Requirement:
Could you filter the records below and keep only the lines with the word "Reiter"?

Record set:
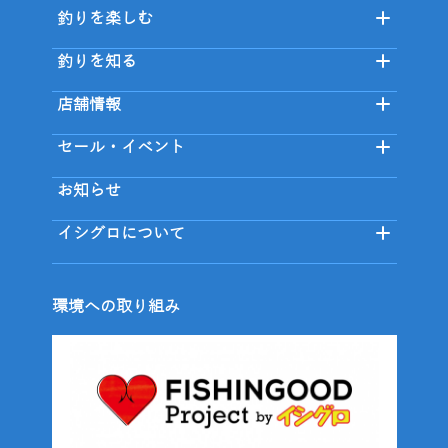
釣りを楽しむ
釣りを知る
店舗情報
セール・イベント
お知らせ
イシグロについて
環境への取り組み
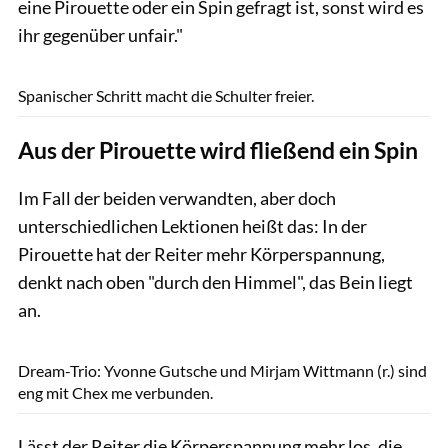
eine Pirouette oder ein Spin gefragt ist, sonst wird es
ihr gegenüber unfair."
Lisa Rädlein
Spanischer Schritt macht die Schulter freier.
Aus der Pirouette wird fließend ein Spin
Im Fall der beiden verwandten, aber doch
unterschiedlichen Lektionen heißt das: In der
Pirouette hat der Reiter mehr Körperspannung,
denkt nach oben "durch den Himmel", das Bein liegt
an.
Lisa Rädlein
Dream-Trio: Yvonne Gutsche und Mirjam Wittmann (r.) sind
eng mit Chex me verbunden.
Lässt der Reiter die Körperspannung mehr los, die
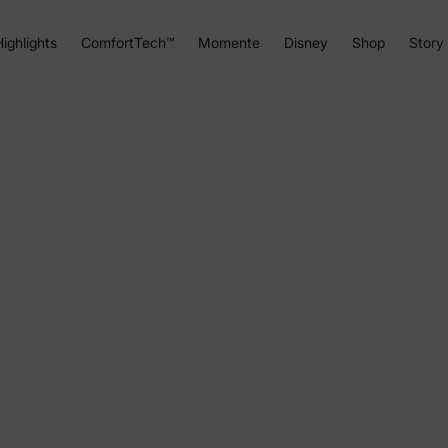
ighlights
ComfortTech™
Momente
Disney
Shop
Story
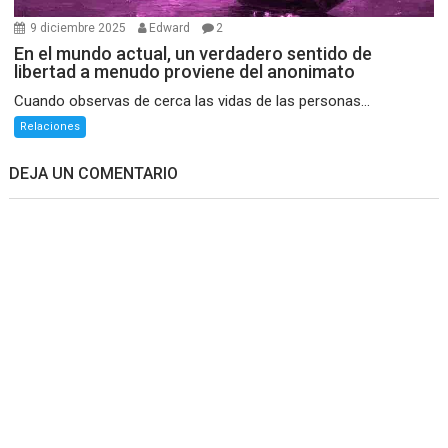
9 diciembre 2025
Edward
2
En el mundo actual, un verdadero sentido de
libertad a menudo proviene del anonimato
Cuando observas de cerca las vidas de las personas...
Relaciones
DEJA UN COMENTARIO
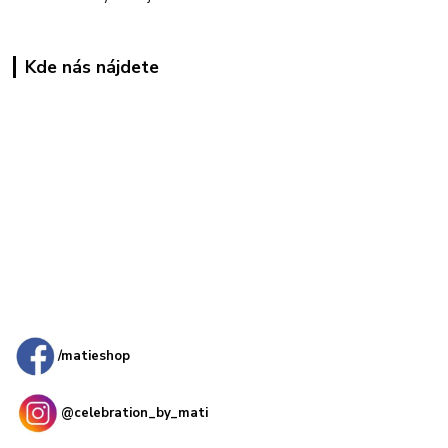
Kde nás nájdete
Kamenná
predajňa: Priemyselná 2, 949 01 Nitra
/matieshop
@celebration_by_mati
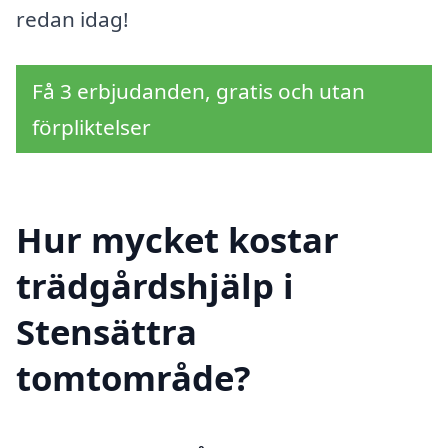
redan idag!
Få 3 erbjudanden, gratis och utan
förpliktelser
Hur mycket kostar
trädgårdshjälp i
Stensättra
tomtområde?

Completed exercise:
Pirouette hat der Reiter mehr Körperspannung,
Lässt der Reiter die Körperspannung mehr los, die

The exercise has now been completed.